(Bloomberg) -- U.S. factory production unexpectedly contracted in January, shrinking the most in eight months on weakness in the automotive sector and indicating a weak start to the year as headwinds including a trade war with China weighed on factories.
Manufacturing output fell 0.9 percent after a downwardly revised 0.8 percent increase in the prior month, Federal Reserve data showed Friday. The results missed the Bloomberg survey median forecast calling for an unchanged reading. Total industrial production, which also includes mines and utilities, contracted 0.6 percent after a revised 0.1 percent rise that was also revised down.
- The data point to cooling across the manufacturing sector, consistent with analyst forecasts for a broader moderation in the U.S. economy this year.
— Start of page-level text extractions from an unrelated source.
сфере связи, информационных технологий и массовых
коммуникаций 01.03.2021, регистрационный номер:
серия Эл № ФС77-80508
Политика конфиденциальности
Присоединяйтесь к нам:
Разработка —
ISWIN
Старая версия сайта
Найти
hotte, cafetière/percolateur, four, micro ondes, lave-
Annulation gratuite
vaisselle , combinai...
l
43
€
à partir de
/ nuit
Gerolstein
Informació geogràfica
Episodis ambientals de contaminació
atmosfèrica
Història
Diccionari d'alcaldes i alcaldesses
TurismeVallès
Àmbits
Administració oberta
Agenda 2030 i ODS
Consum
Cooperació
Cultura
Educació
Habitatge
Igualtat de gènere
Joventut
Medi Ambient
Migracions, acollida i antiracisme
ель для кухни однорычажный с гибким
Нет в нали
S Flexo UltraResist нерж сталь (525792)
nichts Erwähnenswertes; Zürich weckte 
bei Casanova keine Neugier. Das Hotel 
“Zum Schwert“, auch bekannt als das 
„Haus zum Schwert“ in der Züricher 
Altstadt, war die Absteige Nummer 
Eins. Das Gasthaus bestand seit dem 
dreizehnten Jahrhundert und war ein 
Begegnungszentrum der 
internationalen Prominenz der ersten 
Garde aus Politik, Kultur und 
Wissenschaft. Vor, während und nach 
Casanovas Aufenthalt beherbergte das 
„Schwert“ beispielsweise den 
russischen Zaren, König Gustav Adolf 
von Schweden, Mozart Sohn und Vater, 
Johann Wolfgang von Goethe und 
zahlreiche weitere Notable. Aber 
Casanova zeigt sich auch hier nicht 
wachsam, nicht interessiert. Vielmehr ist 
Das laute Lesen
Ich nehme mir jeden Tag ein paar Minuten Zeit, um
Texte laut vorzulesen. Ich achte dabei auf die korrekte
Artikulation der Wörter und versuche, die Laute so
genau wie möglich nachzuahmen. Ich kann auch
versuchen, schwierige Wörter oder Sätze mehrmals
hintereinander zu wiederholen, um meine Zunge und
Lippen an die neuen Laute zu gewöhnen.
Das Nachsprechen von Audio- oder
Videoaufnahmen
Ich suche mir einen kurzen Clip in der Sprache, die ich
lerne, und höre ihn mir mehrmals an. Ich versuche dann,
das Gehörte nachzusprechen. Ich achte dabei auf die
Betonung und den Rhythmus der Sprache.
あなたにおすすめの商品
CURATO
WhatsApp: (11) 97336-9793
The trade war with China is putting some investment on hold and raising costs for factories, potentially overshadowing wage gains and a strong labor market.
- The decline was driven by an 8.8 percent decline in motor vehicles and parts, with assemblies falling from the best pace in more than two years to the weakest reading since May. Most industries were little changed while information processing, construction supplies and defense equipment posted losses.
- The report contrasts with the Institute for Supply Management's survey showing measures of new orders and production snapped back in January following steep declines the prior month.
- Capacity utilization, measuring the amount of a plant that is in use, decreased to 78.2 percent from 78.8 percent.
- Utility output increased 0.4 percent after shrinking 6.9 percent the prior month. Mining production advanced 0.1 percent.
- Machinery production fell 0.5 percent, while output of consumer goods fell 0.7 percent.
- The Fed's monthly data are volatile and often get revised. Manufacturing, which makes up 75 percent of total industrial production, accounts for about 12 percent of the U.S. economy.